> [Texto seleccionado]
◆ ◆ ◆ ◆ ◆ ◆ ◆

Y un día llegó por fin su Hijo a llevársela consigo. El mosaico que contemplamos retoma la tradición con la que los cristianos orientales contemplan el misterio de la Asunción: la Dormición de María. En ella, siguiendo los apócrifos, los antiguos iconos suelen representar a los doce Apóstoles -en ocasiones incluso a San Pablo- quienes habrían sido llevados por el Espíritu Santo a Éfeso para acompañar a María en el momento de su muerte. En este mosaico que se encuentra en Pistoia, Italia, vemos a dos de ellos: Juan Evangelista, el discípulo amado a quien Jesús confió a su Madre desde la Cruz y la recibió desde aquel día en su casa (cfr. Jn, 19, 25ss), y Pedro, quien sostiene en sus manos el incienso con el que se eleva al Padre en alabanza de suave olor el perfume de la vida y el amor de la Santísima Virgen consumidos por el fuego del Espíritu Santo. De pie, en el centro, junto a su Madre, se encuentra su Hijo, Jesucristo, resucitado.

◆ ◆ ◆ ◆ ◆ ◆ ◆

(Entradas del conjunto de datos)

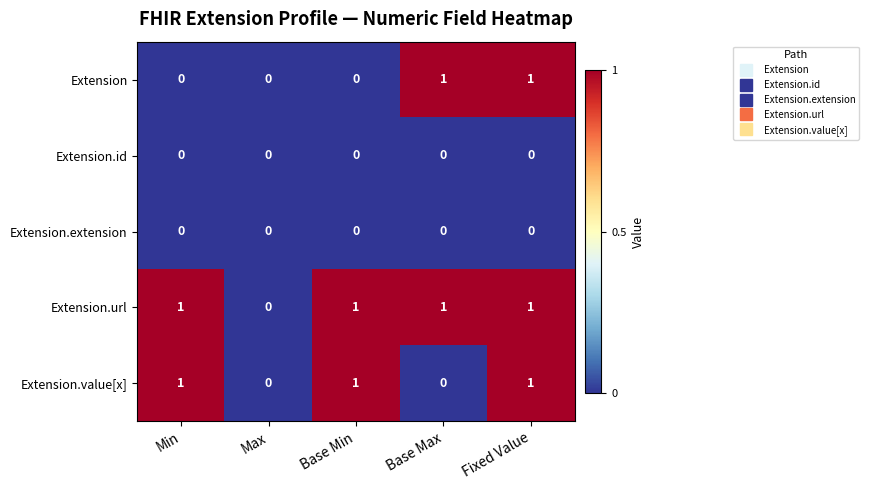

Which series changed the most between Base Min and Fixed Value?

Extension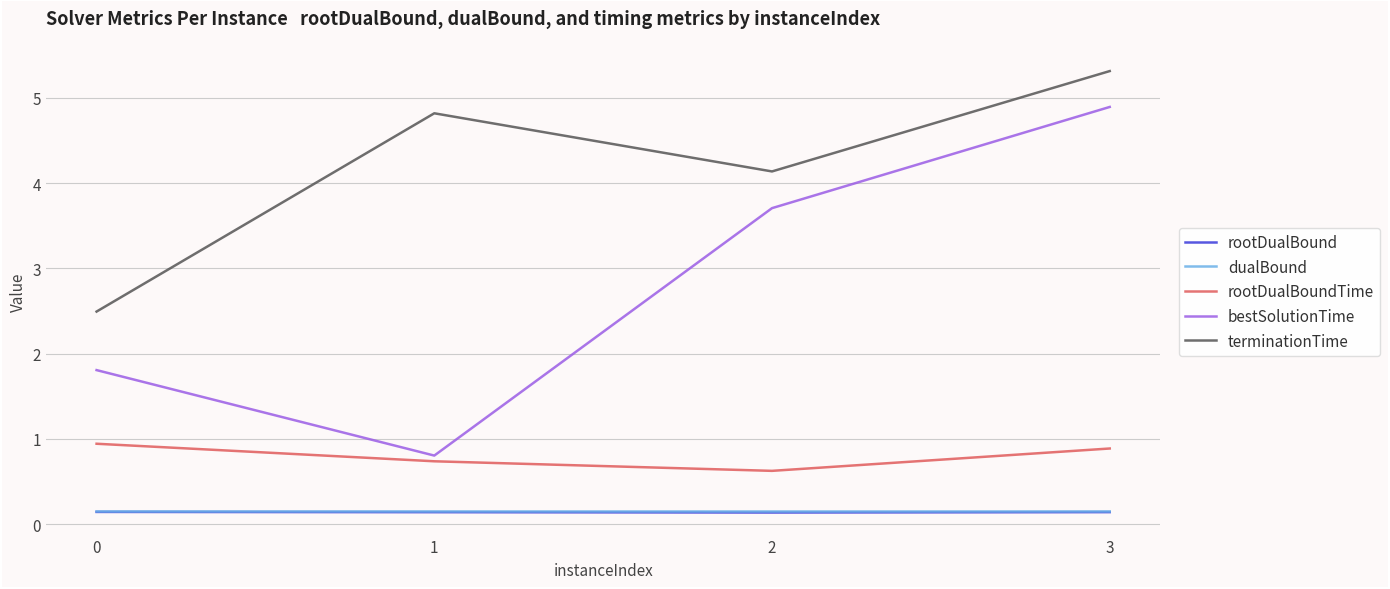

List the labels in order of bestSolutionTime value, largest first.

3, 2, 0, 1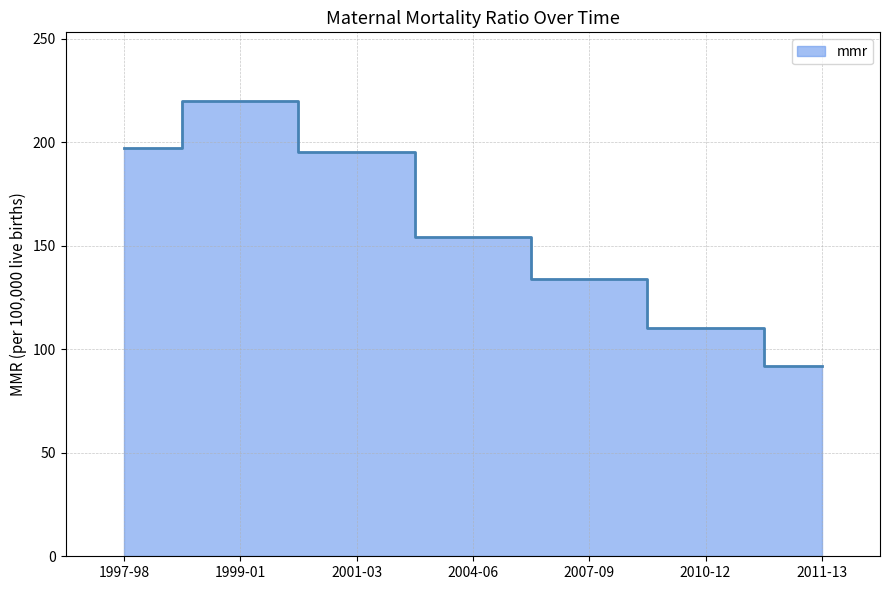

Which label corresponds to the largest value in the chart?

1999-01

◆ ◆ ◆ ◆ ◆ ◆ ◆

> [Consigna] Imprime íntegro el texto sobre el mosaico de la Dormición de María, sin alterar una sola palabra.

> [Tu solución]
Y un día llegó por fin su Hijo a llevársela consigo. El mosaico que contemplamos retoma la tradición con la que los cristianos orientales contemplan el misterio de la Asunción: la Dormición de María. En ella, siguiendo los apócrifos, los antiguos iconos suelen representar a los doce Apóstoles -en ocasiones incluso a San Pablo- quienes habrían sido llevados por el Espíritu Santo a Éfeso para acompañar a María en el momento de su muerte. En este mosaico que se encuentra en Pistoia, Italia, vemos a dos de ellos: Juan Evangelista, el discípulo amado a quien Jesús confió a su Madre desde la Cruz y la recibió desde aquel día en su casa (cfr. Jn, 19, 25ss), y Pedro, quien sostiene en sus manos el incienso con el que se eleva al Padre en alabanza de suave olor el perfume de la vida y el amor de la Santísima Virgen consumidos por el fuego del Espíritu Santo. De pie, en el centro, junto a su Madre, se encuentra su Hijo, Jesucristo, resucitado.